Since then his parents have been constantly worried about what could happen and weekly prayers have been said for him at their local church.
Mrs Rushen-Smith said: “When he first went out there, he phoned home because he was home sick but he seems to have come through that and just got on with it.
“He has had lots of experiences out there and has even learned to drive.
“He is a great hero to us.”
Mrs Rushen-Smith said it was good being able to send messages via websites, like The Evening Star, as he was able to receive them straight away whereas parcels took ten days to arrive.
Mary Tanner-Tremaine, of Days Green, Capel St Mary, was delighted to see her 24-year-old son, Joseph, return from the tour, which he joined when it first began in April.
The 58-year-old said: “It has been very traumatic. They have seen lots of action and have seen things that parents would not want their children to see.
“He has seen too much and he has cried to me about it. He was there when the friendly fire incident happened and helped with the casualties.
“I feel so much for those parents who are not able to come up here and greet their sons back home. I don't know how they have coped.
“You never get used to it. Everyday you think 'I hope they are safe.'
“I think it would be nice for Ipswich to do something to welcome them back. They have all done a good job and deserve recognition for that.
Joseph , who has been in the army for about five years, was greeted by his two sisters, Claire, 29, and Rachel, 26, and his father Roland when he returned to Capel St Mary.
He said: “I've been waiting for the last few days to come home. It can get quite boring. “It's good to be back. I can't wait to sleep in my own bed.
“The tour has been good though we have taken quite a few casualties.”
Luke Geater, of Cattsfield, Stutton, was met by girlfriend of two years, Sophie Alexander.
The 21-year-old said: “When I got off the bus, I was just looking for Sophie. I don't really like crowds like this and was just keen to get home.
“I was in Afghanistan for the whole six months - it was proper war fighting. I have been to Iraq before but Afghanistan was full on. At times it was quite boring too.
“I'm looking forward to relaxing and having some good food.”
The Royal Anglian regiment was formed in 1964 from old East Anglian regiments, which dated back more than 300 years.

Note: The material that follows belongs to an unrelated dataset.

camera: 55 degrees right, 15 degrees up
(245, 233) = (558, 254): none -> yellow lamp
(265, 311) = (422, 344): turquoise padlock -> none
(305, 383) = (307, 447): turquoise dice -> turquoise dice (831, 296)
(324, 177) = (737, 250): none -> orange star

Operation Herrick has been the battalion's most challenging tour to date. During the course of 350 engagements with the enemy, more than 1000 Taliban fighters have been killed by the battle group.

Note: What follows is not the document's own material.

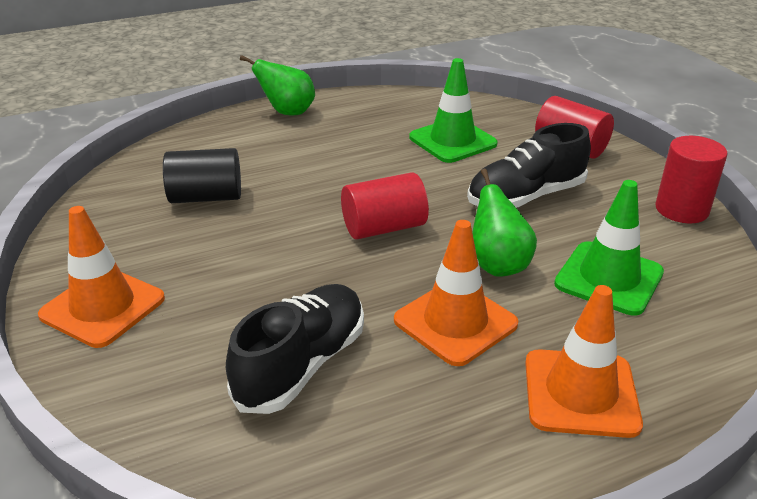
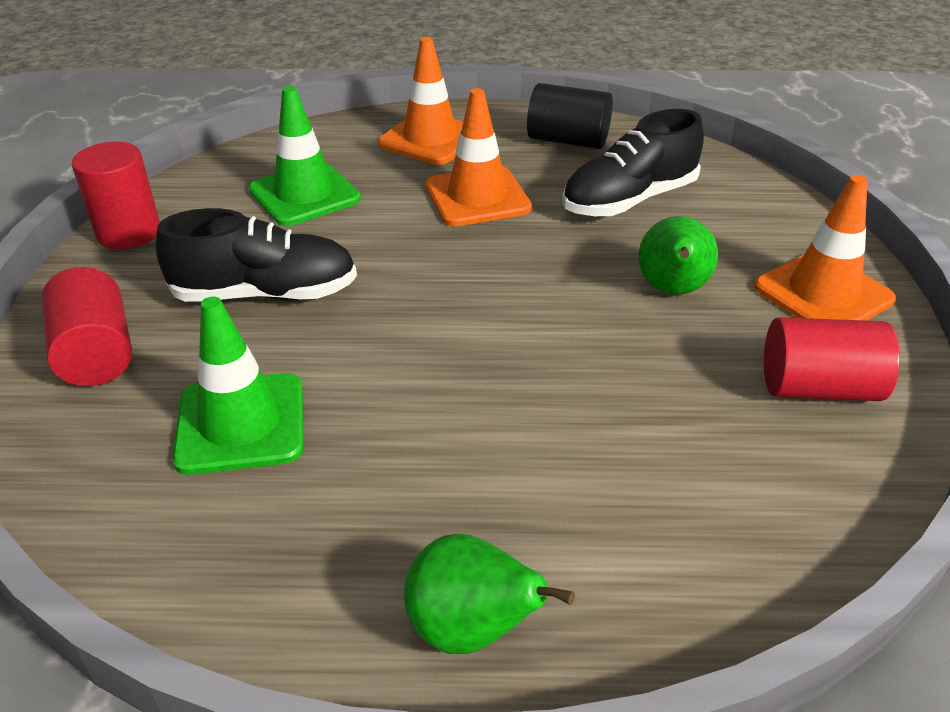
camera: 155 degrees left, 5 degrees up
(206, 197) = (692, 421): black cylinder -> black cylinder (568, 140)
(384, 228) = (471, 301): red cylinder -> red cylinder (819, 388)
(497, 265) = (389, 230): green pear -> green pear (672, 290)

Fighting has taken place all over Helmand Province and in particular, the Green Zone, between the towns of Gereshk and Kajaki, where the Taliban previously considered itself to be secure.

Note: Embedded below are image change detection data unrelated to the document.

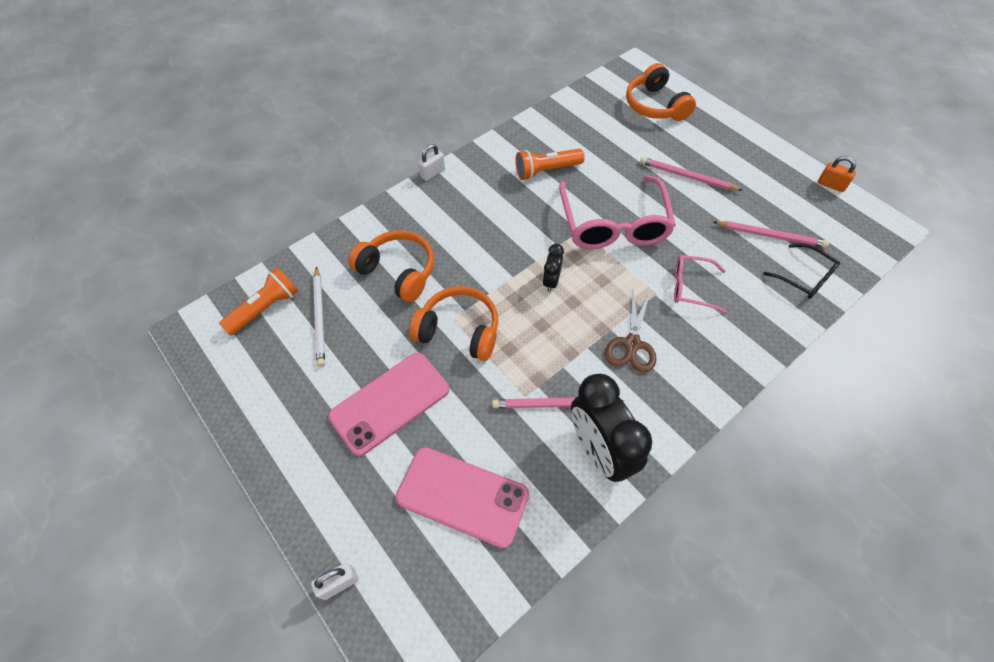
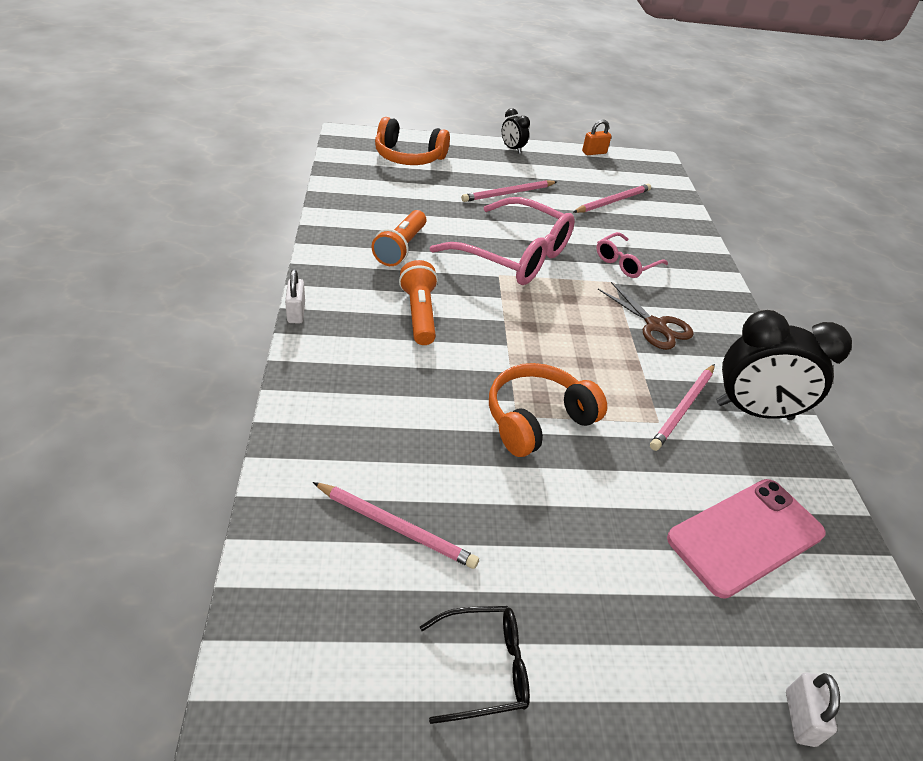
camera: 60 degrees left, 15 degrees down
(266, 308) = (317, 577): orange flashlight -> orange flashlight (419, 314)
(320, 317) = (396, 527): white pencil -> pink pencil
(390, 403) = (584, 530): pink phone -> none
(398, 271) = (405, 418): orange headphones -> none
(551, 281) = (539, 326): black clock -> black clock (512, 149)
(804, 277) = (667, 214): black glasses -> black glasses (484, 668)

Locating the Taliban fighters, helping casualties, and coping with the extreme climate and terrain has been tough on the troops.
Yet the transformation of the town of Sangin exceeded the battalion's expectations. Since the start of the tour, there have been a number of large reconstruction projects put in place, including irrigation work, repairing electricity transformers, constructing wells and opening schools and medical clinics.
There has also apparently been a swing of public support away from the Taliban and behind the government of the Islamic Republic of Afghanistan and coalition forces.
Yet success has not come without a cost, as nine soldiers have been killed, 57 wounded in action and 78 non-battle casualties.